10. Representations,
Warranties, and
Covenants.
(a) Representations of the
Trading Advisor. The Trading Advisor
represents and warrants that:
(i) It will exercise
good faith and due care in trading on
behalf of the Partnership pursuant to
the trading program described in the
Prospectus or any other trading programs
agreed to by the General Partner.
(ii) All information
furnished or to be furnished in writing
to the General Partner by the Trading
Advisor relating to the Trading Advisor
or its trading is or will be accurate
and complete in all material respects.
(iii) The Trading
Advisor has reviewed the information
concerning the Trading Advisor set forth
in the Registration Statement and
Prospectus and such information is
accurate in all material respects;
provided, however, that, with respect to
the hypothetical pro forma table and
notes thereto relating to the
Trading Advisor contained in the
Registration Statement and Prospectus,
the only representation being made is
that the numerical and other information
furnished to the Partnership for
purposes of the General Partner's
preparation of such table and notes is
accurate in all material respects.
(iv) The Trading
Advisor shall follow, at all times, the
Trading Policies of the Partnership (as
described in the Prospectus) and as
amended from time to time with the
consent of the Trading Advisor, which
consent shall not be unreasonably
withheld.

• • • •

# [Explore the material]
1. Answer these questions about the contract excerpt, one line each:
(a) What does the Trading Advisor say it will exercise when trading on behalf of the Partnership?
(b) Who prepares the hypothetical pro forma table and notes relating to the Trading Advisor?
(c) In what document are the Trading Policies of the Partnership described?
2. Reproduce the portion of the contract excerpt starting at "(ii) All information" and ending at "complete in all material respects.".
The lines that come after the contract excerpt play no part in this exercise.

# [Given material]
• • • •

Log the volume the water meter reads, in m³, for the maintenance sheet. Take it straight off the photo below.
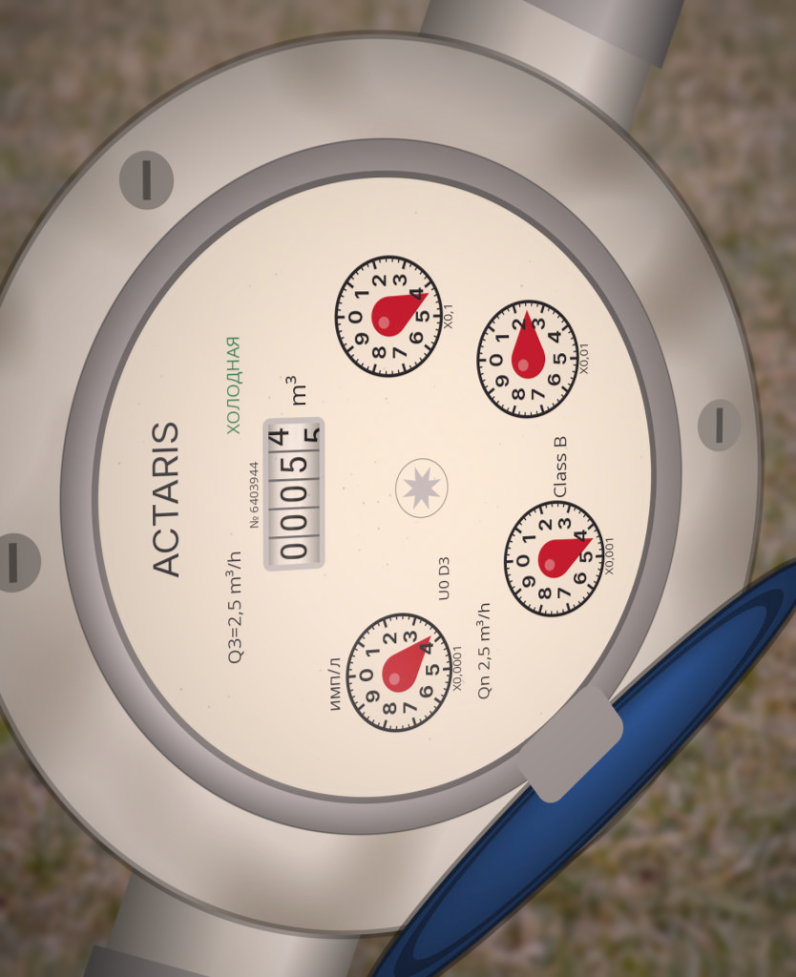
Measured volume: 54.4243 m³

• • • •

# [Solved tasks]
1.
(a) Good faith and due care.
(b) The General Partner.
(c) The Prospectus.

2.
(ii) All information
furnished or to be furnished in writing
to the General Partner by the Trading
Advisor relating to the Trading Advisor
or its trading is or will be accurate
and complete in all material respects.